Il regarda sans mot dire les cartes étalées sur la table. Puis il prit une plume et commença à la lisser distraitement.
— Qu’y a-t-il, Gilthanas ?
Il leva sur elle des yeux tristes.
— Tu me connais trop bien. Je n’ai jamais rien pu te cacher, même quand nous étions petits.
— C’est au sujet de père ? demanda Laurana. As-tu entendu parler de quelque chose…
— Non, je n’ai aucune nouvelle des nôtres, à part ce que je t’ai dit. Ils se sont alliés avec les humains et s’efforcent ensemble de chasser les draconiens des Iles Ergoth et de Sancrist.
— Tout cela grâce à Alhana, murmura Laurana. Elle les a convaincus qu’ils ne pouvaient plus vivre hors du monde. Elle a même fait changer d’avis Porthios…

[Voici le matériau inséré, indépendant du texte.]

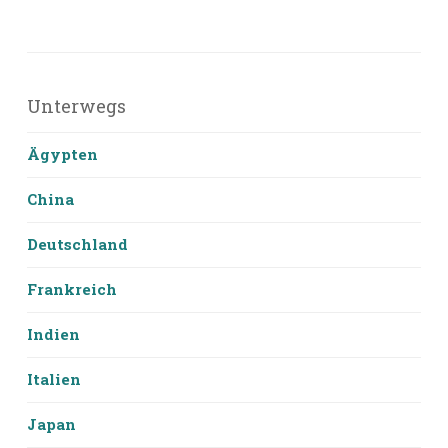
Unterwegs
Ägypten
China
Deutschland
Frankreich
Indien
Italien
Japan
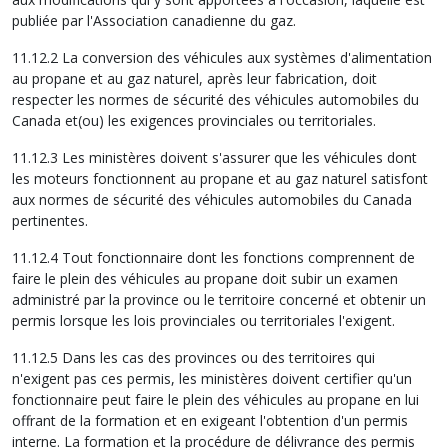
publiée par l'Association canadienne du gaz.
11.12.2 La conversion des véhicules aux systèmes d'alimentation
au propane et au gaz naturel, après leur fabrication, doit
respecter les normes de sécurité des véhicules automobiles du
Canada et(ou) les exigences provinciales ou territoriales.
11.12.3 Les ministères doivent s'assurer que les véhicules dont
les moteurs fonctionnent au propane et au gaz naturel satisfont
aux normes de sécurité des véhicules automobiles du Canada
pertinentes.
11.12.4 Tout fonctionnaire dont les fonctions comprennent de
faire le plein des véhicules au propane doit subir un examen
administré par la province ou le territoire concerné et obtenir un
permis lorsque les lois provinciales ou territoriales l'exigent.
11.12.5 Dans les cas des provinces ou des territoires qui
n'exigent pas ces permis, les ministères doivent certifier qu'un
fonctionnaire peut faire le plein des véhicules au propane en lui
offrant de la formation et en exigeant l'obtention d'un permis
interne. La formation et la procédure de délivrance des permis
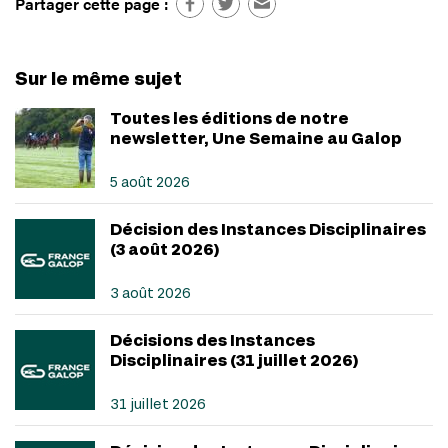
Partager cette page :
Sur le même sujet
Toutes les éditions de notre
newsletter, Une Semaine au Galop
5 août 2026
Décision des Instances Disciplinaires
(3 août 2026)
3 août 2026
Décisions des Instances
Disciplinaires (31 juillet 2026)
31 juillet 2026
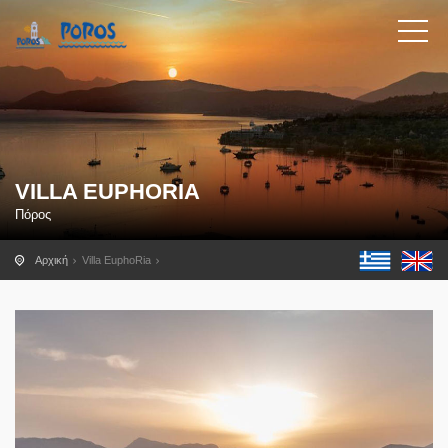
VILLA EUPHORIA
Πόρος
Αρχική
Villa EuphoRia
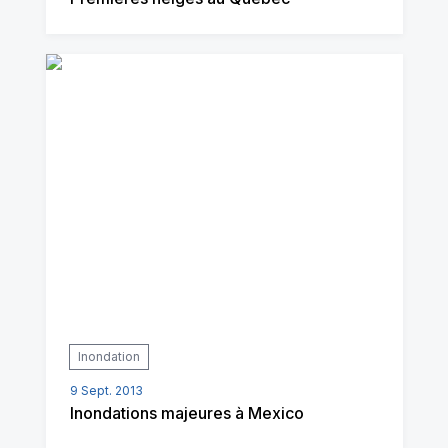
Inondation
9 Sept. 2013
Inondations majeures à Mexico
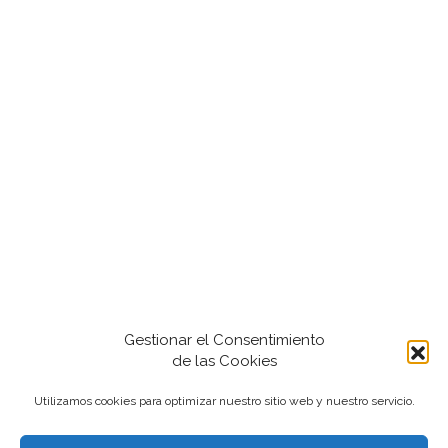
Gestionar el Consentimiento
de las Cookies
Utilizamos cookies para optimizar nuestro sitio web y nuestro servicio.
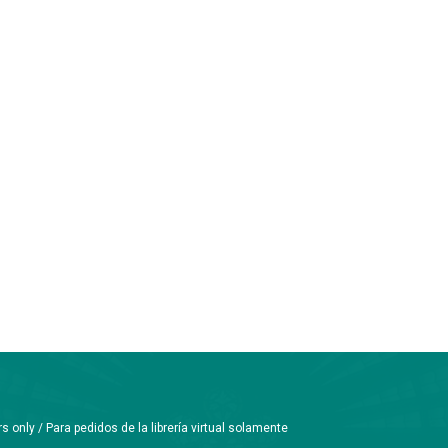
only / Para pedidos de la librería virtual solamente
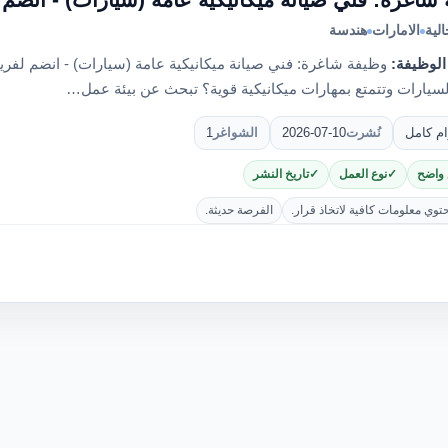
لية
الامارات
هندسة
الوظيفة:
وظيفة شاغرة: فني صيانة ميكانيكية عامة (سيارات) - انضم لف
لسيارات وتتمتع بمهارات ميكانيكية قوية؟ تبحث عن بيئة عمل…
ام كامل
نُشرت
2026-07-10
الشواغر
1
 واضح
نوع العمل
تاريخ النشر
حتوي معلومات كافية لاتخاذ قرار.
الفرصة حديثة.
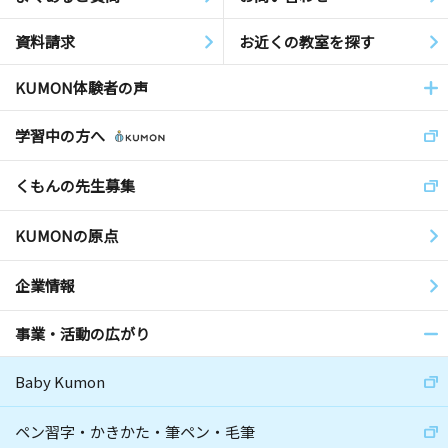
資料請求
お近くの教室を探す
KUMON体験者の声
学習中の方へ
くもんの先生募集
KUMONの原点
企業情報
事業・活動の広がり
Baby Kumon
ペン習字・かきかた・筆ペン・毛筆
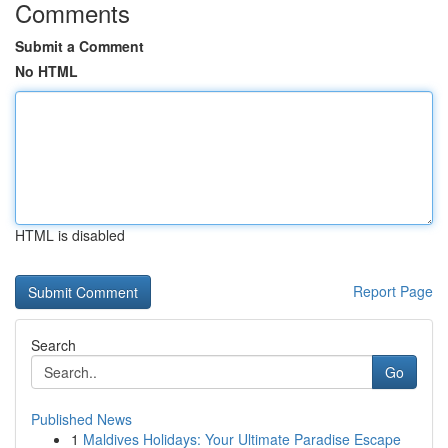
Comments
Submit a Comment
No HTML
HTML is disabled
Report Page
Search
Go
Published News
1
Maldives Holidays: Your Ultimate Paradise Escape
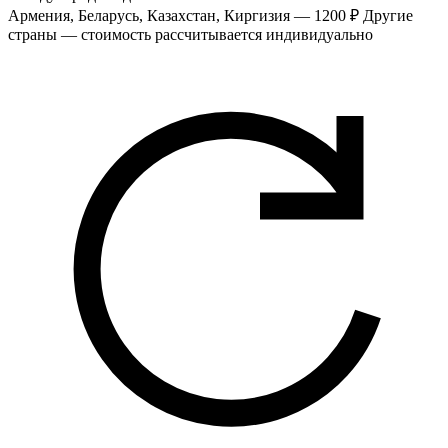
Армения, Беларусь, Казахстан, Киргизия — 1200 ₽
Другие
страны — стоимость рассчитывается индивидуально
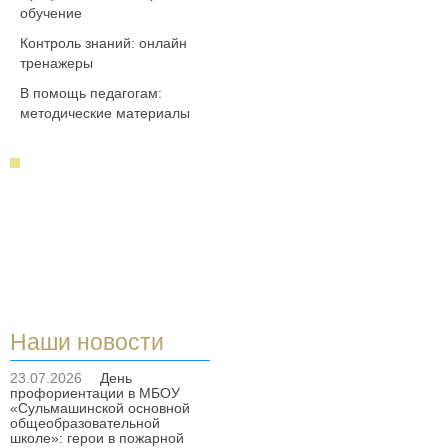
обучение
Контроль знаний: онлайн
тренажеры
В помощь педагогам:
методические материалы
Наши новости
23.07.2026
День
профориентации в МБОУ
«Сульмашинской основной
общеобразовательной
школе»: герои в пожарной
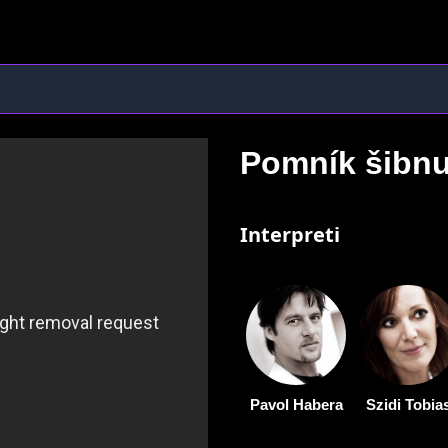
Pomník šibn
Interpreti
Pavol Habera
Szidi Tobia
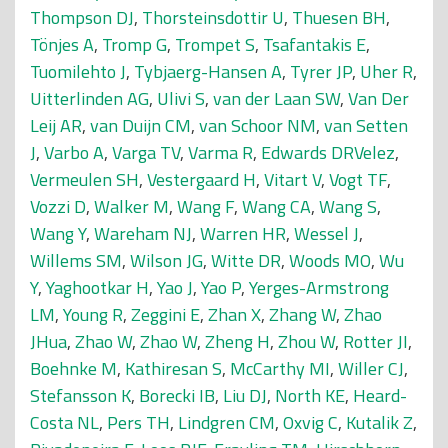
Thompson DJ
,
Thorsteinsdottir U
,
Thuesen BH
,
Tönjes A
,
Tromp G
,
Trompet S
,
Tsafantakis E
,
Tuomilehto J
,
Tybjaerg-Hansen A
,
Tyrer JP
,
Uher R
,
Uitterlinden AG
,
Ulivi S
,
van der Laan SW
,
Van Der
Leij AR
,
van Duijn CM
,
van Schoor NM
,
van Setten
J
,
Varbo A
,
Varga TV
,
Varma R
,
Edwards DRVelez
,
Vermeulen SH
,
Vestergaard H
,
Vitart V
,
Vogt TF
,
Vozzi D
,
Walker M
,
Wang F
,
Wang CA
,
Wang S
,
Wang Y
,
Wareham NJ
,
Warren HR
,
Wessel J
,
Willems SM
,
Wilson JG
,
Witte DR
,
Woods MO
,
Wu
Y
,
Yaghootkar H
,
Yao J
,
Yao P
,
Yerges-Armstrong
LM
,
Young R
,
Zeggini E
,
Zhan X
,
Zhang W
,
Zhao
JHua
,
Zhao W
,
Zhao W
,
Zheng H
,
Zhou W
,
Rotter JI
,
Boehnke M
,
Kathiresan S
,
McCarthy MI
,
Willer CJ
,
Stefansson K
,
Borecki IB
,
Liu DJ
,
North KE
,
Heard-
Costa NL
,
Pers TH
,
Lindgren CM
,
Oxvig C
,
Kutalik Z
,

— Et si elle l’avait convaincu de bien autre chose ? demanda Gilthanas sans regarder sa sœur.
— On a parlé de mariage, dit Laurana. Je crois qu’il s’agirait d’une cérémonie de convenance, servant à unir nos deux peuples. Je n’imagine pas Porthios amoureux de qui que ce soit, même d’une femme aussi belle que la princesse. Quant à Alhana…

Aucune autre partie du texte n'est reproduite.